Ahern proposes Autumn referendum on blasphemy
Atheist Ireland welcomes the statement from Dermot Ahern, the Irish Justice Minister, that he is proposing a referendum this Autumn to remove the offence of blasphemy from the Irish Constitution, along with two other referendums that the government is already committed to.
The Minister has told the Sunday Times that “I was only doing my duty” in bringing in the new blasphemy law, and that “there was an incredibly sophisticated campaign [against me], mainly on the internet.”
Atheist Ireland thanks everyone who has helped to make the campaign against this new law as effective as it has been to date.

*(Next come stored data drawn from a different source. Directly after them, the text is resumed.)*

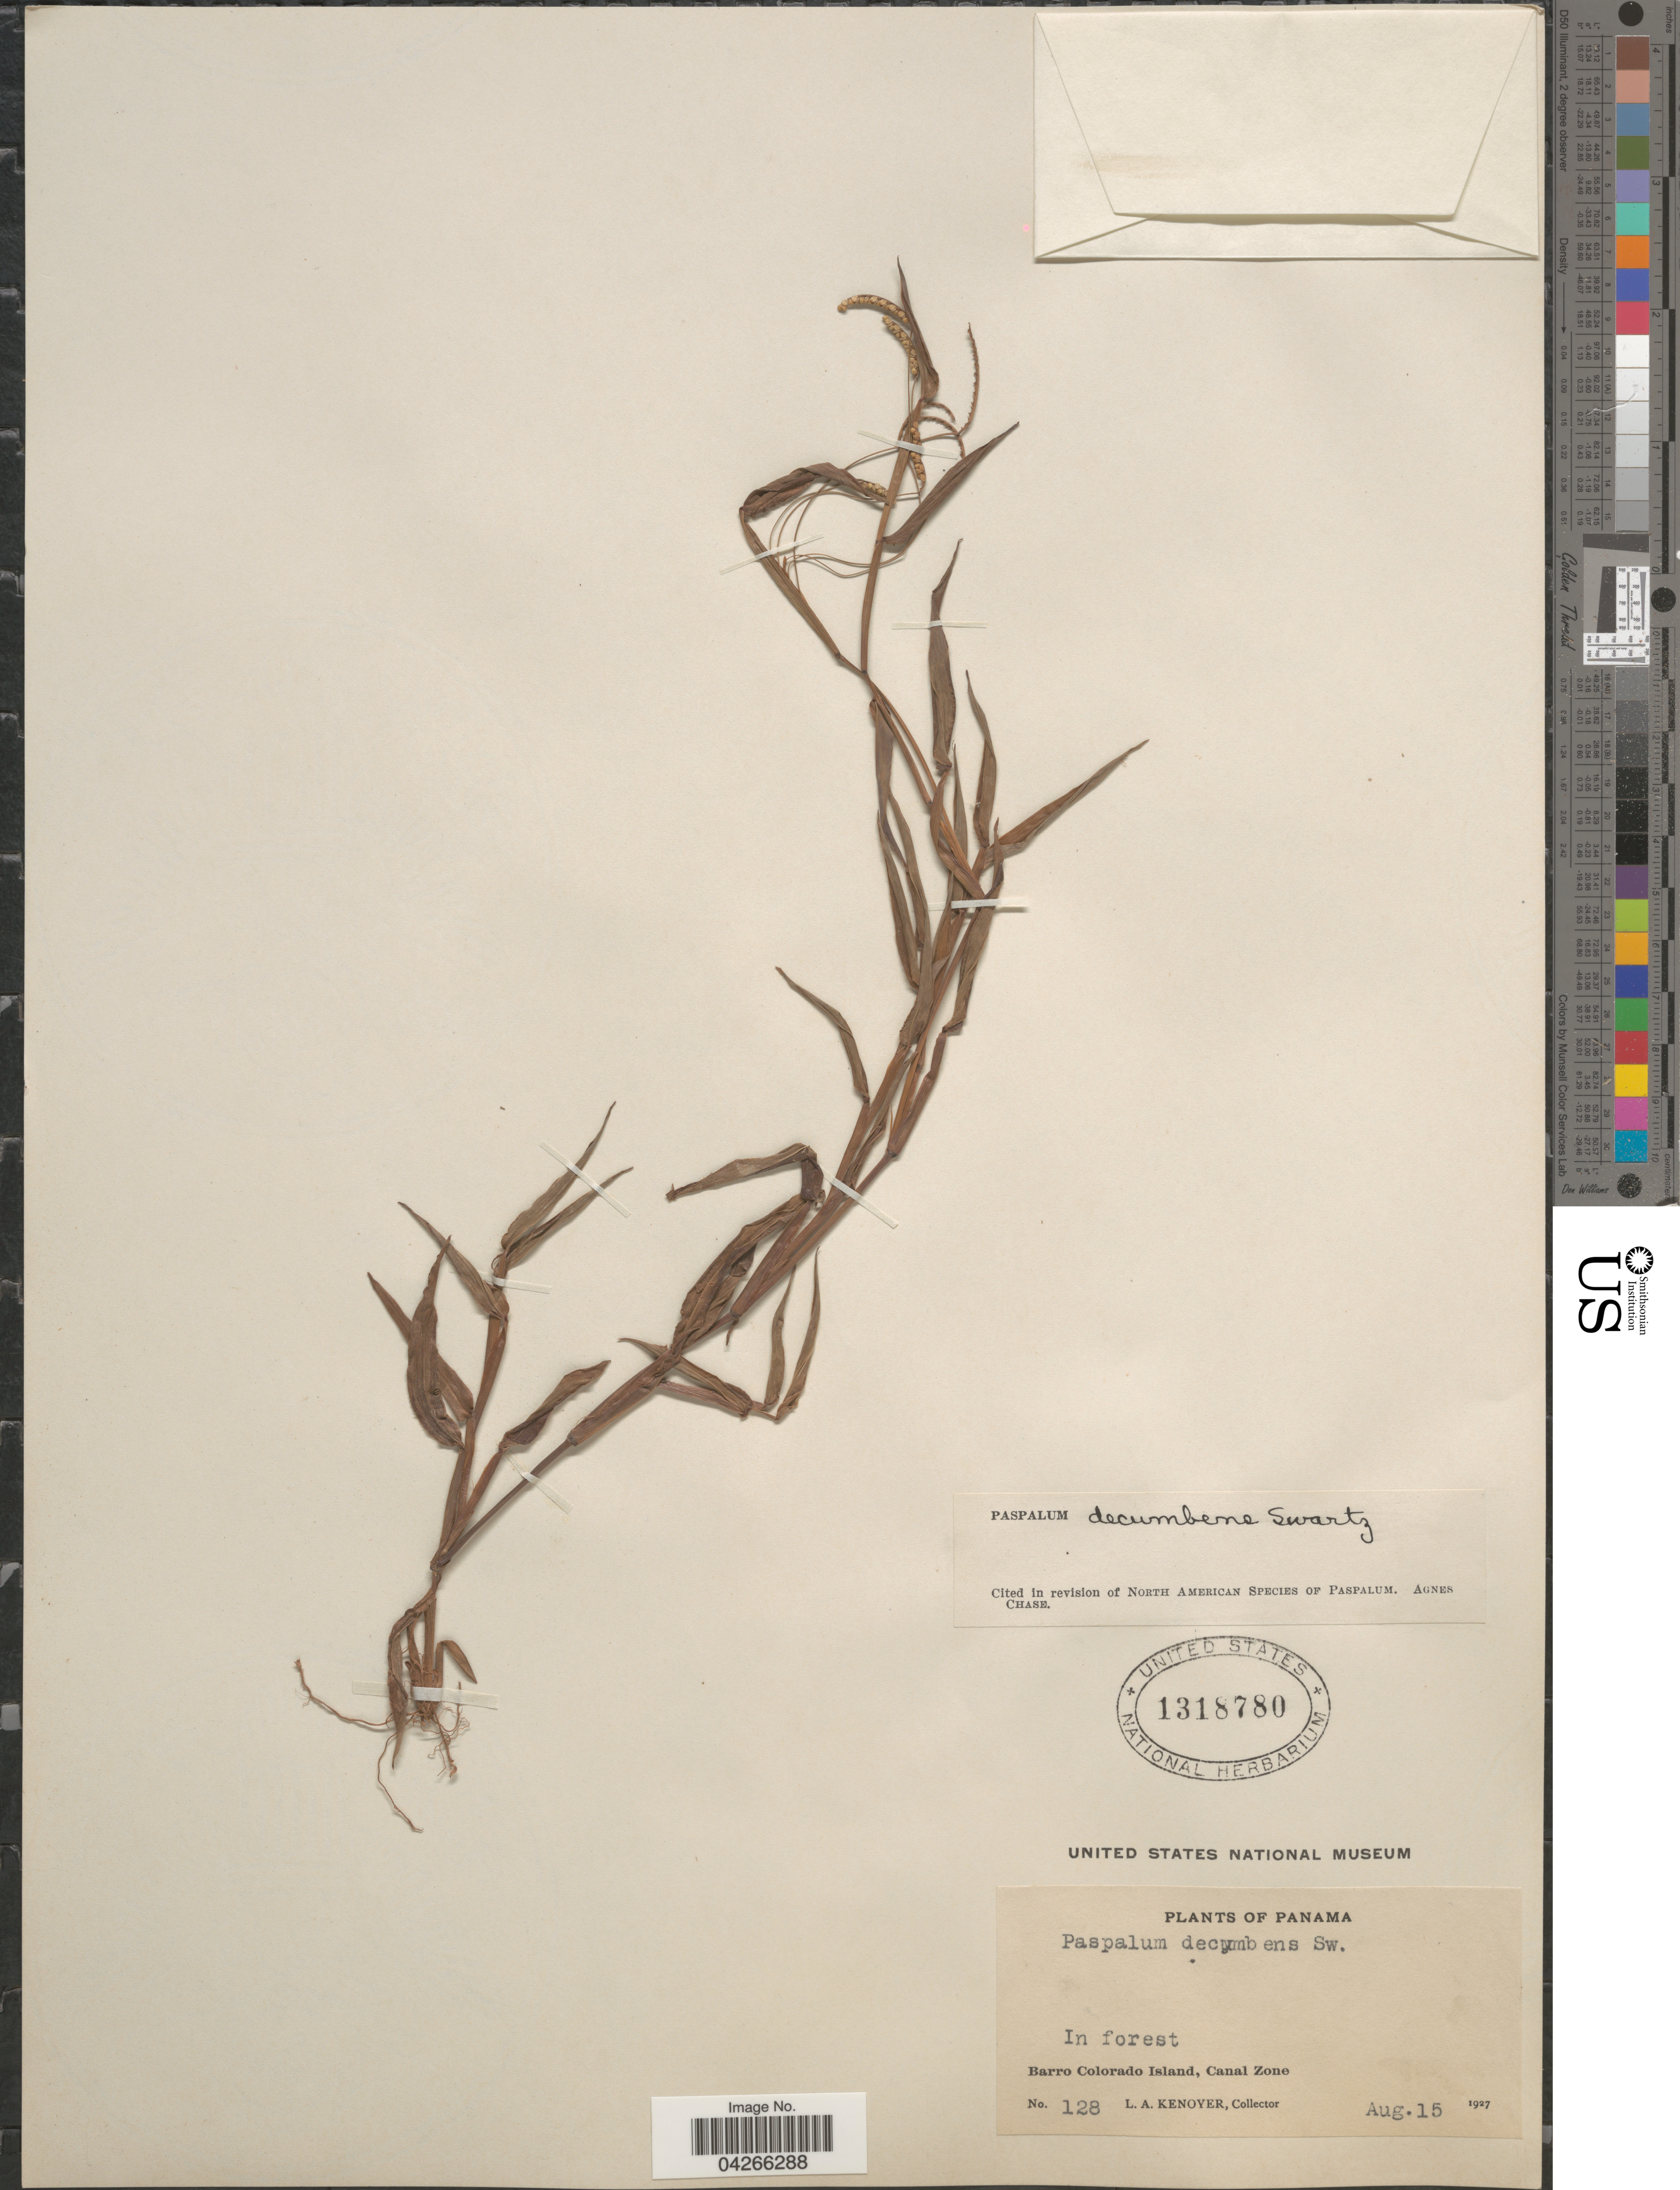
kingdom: Plantae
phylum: Tracheophyta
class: Liliopsida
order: Poales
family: Poaceae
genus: Paspalum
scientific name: Paspalum decumbens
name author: Sw.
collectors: L. A. Kenoyer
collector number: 128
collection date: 1927-08-15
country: Panama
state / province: Colón / Panamá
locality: In forest. Barro Colorado Island, Canal Zone.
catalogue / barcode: US 1318780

It is now important we maintain the pressure on this issue to ensure that the referendum happens as proposed and, more importantly, that it is won.
We reiterate our position that this law is both silly and dangerous: silly because it is introducing medieval canon law offence into a modern plularist republic; and dangerous because it incentives religious outrage and because its wording has already been adopted by Islamic States as part of their campaign to make blasphemy a crime internationally.
The following is the text of the article in today’s Sunday Times:
Ahern proposes a referendum on scrapping blasphemy law
Dermot Ahern, the justice minister, is proposing that a vote to remove the criminal offence of blasphemy be held as part of a planned series of referendums this autumn, writes Stephen O’Brien.
Ahern, who was criticised for increasing the fine for blasphemy to €25,000 last year, said he never regarded the provision in the new Defamation Bill as anything more than a short-term solution.
“There was a lot of nonsense about that blasphemy issue and people making me out to be a complete right-winger at the time,” he said. “There was an incredibly sophisticated campaign [against me], mainly on the internet. I was only doing my duty in relation to it, because clearly it is in the constitution. The attorney general said ‘there is this absolute, mandatory thing… it is an offence, punishable by law.”
A final decision on a blasphemy referendum rests with the cabinet, but if Ahern remains justice minister after this month’s reshuffle, he is likely to propose that it be added to the autumn list. The government is already committed to referendums on children’s rights and establishing a permanent court of civil appeal.
The plebiscites are expected to take place in October, on the same day as the a vote for a new directly elected mayor of Dublin, and three Dail by-elections in Donegal South-West, Dublin South and Waterford.
“I said [last year] that I didn’t want a wasteful standalone referendum on blasphemy in the middle of an economic crisis,” said Ahern. “My preference was to reform [the blasphemy provision] in the short term and to have a referendum in the medium term when it could be bundled with a number of others.”
A defamation bill was already in preparation when Ahern became justice minister in May 2008.
Ahern then said he had three options: to abandon the bill; to hold a single-issue referendum to remove the constitutional reference to blasphemy; or to update the references in the 1961 Defamation Act.
Opting for reform, he said he had removed the seven-year jail sentence from the old legislation.